フランスの社会学者ピエール・ブルデューは、子供の学力格差の要因として親の『文化資本(cultural capital)』を特に重要視したが、文化資本というのはただ親の学歴・キャリアを指すこともあるが、それ以上に『文化的素養・教養趣味・知的好奇心』といった子供の動機づけや内面・習慣に感化的な影響を与え得るソフト面のことを指している。

ブルデューは子供の学力に影響しやすい文化資本について、『資本として機能するものの中で、蓄積することで所有者に権力や社会的地位を与える文化的教養に類するもの』と定義した。

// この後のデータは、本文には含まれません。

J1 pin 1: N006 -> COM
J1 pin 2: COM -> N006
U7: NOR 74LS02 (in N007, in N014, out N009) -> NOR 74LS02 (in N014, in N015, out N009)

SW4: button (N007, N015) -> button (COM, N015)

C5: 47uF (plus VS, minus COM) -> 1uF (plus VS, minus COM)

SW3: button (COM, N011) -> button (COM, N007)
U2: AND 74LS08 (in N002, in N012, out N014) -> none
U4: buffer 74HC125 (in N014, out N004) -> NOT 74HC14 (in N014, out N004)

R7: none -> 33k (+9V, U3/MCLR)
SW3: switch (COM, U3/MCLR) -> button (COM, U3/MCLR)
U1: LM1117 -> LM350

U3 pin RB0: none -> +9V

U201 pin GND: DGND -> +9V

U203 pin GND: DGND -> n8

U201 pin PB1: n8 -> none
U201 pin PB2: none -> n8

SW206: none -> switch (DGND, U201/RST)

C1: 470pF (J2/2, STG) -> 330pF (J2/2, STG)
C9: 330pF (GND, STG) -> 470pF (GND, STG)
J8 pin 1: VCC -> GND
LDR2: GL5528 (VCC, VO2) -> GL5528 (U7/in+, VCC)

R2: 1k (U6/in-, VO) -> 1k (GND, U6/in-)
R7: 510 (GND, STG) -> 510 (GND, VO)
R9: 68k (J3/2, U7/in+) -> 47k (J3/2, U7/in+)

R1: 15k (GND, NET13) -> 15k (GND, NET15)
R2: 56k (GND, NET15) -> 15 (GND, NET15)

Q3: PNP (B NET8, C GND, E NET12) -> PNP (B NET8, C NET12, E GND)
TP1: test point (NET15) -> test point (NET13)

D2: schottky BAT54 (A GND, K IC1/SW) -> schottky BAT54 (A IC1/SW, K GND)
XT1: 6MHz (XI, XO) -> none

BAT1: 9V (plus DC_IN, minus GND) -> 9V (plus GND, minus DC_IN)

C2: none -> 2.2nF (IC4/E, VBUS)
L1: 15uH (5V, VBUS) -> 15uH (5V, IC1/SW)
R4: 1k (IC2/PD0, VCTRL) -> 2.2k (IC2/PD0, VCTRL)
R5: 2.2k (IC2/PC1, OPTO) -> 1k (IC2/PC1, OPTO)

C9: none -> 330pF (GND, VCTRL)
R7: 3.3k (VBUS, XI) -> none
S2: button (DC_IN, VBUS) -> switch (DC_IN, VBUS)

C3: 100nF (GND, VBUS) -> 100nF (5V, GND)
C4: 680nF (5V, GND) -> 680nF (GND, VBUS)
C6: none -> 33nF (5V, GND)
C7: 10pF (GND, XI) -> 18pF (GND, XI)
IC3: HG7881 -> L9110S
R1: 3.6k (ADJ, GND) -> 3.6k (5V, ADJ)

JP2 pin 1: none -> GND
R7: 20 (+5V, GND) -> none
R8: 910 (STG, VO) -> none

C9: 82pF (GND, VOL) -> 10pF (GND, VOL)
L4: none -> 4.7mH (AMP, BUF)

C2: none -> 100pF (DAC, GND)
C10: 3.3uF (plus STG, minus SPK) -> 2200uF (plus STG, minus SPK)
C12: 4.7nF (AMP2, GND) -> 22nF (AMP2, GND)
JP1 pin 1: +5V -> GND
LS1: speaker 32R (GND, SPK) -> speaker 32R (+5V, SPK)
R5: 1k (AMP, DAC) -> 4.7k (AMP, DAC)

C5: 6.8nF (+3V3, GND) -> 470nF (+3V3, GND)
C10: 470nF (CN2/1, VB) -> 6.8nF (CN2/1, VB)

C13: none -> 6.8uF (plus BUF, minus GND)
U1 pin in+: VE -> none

『学歴・資格・本の蔵書・楽器や芸術品・知的な対話や生活習慣』などの文化資本が豊富であればあるほど、学校教育と親和的な生活習慣・動機づけが高まりやすくなり、その結果として学業成績も向上しやすいとしたが、こういった『単純なお金』に還元しにくい文化的・環境的な要因も教育格差につながりやすく、また経済支援だけでは学力が向上しない理由にもなっている。

一方で、現代社会の抱える問題として、家庭・親の文化資本が裏付ける『学校教育・学歴取得との親和性』が必ずしも『企業適応・市場経済(お金を稼ぐ労働市場の需給)との親和性』に結びつかない場面が増えているということがあり、知的好奇心や研究分野へのこだわりの過剰(一般的な労働意識・経済観念からの乖離)から、ポスドクの就職難や高学歴ワーキングプアの問題が派生的に生まれたりもしている。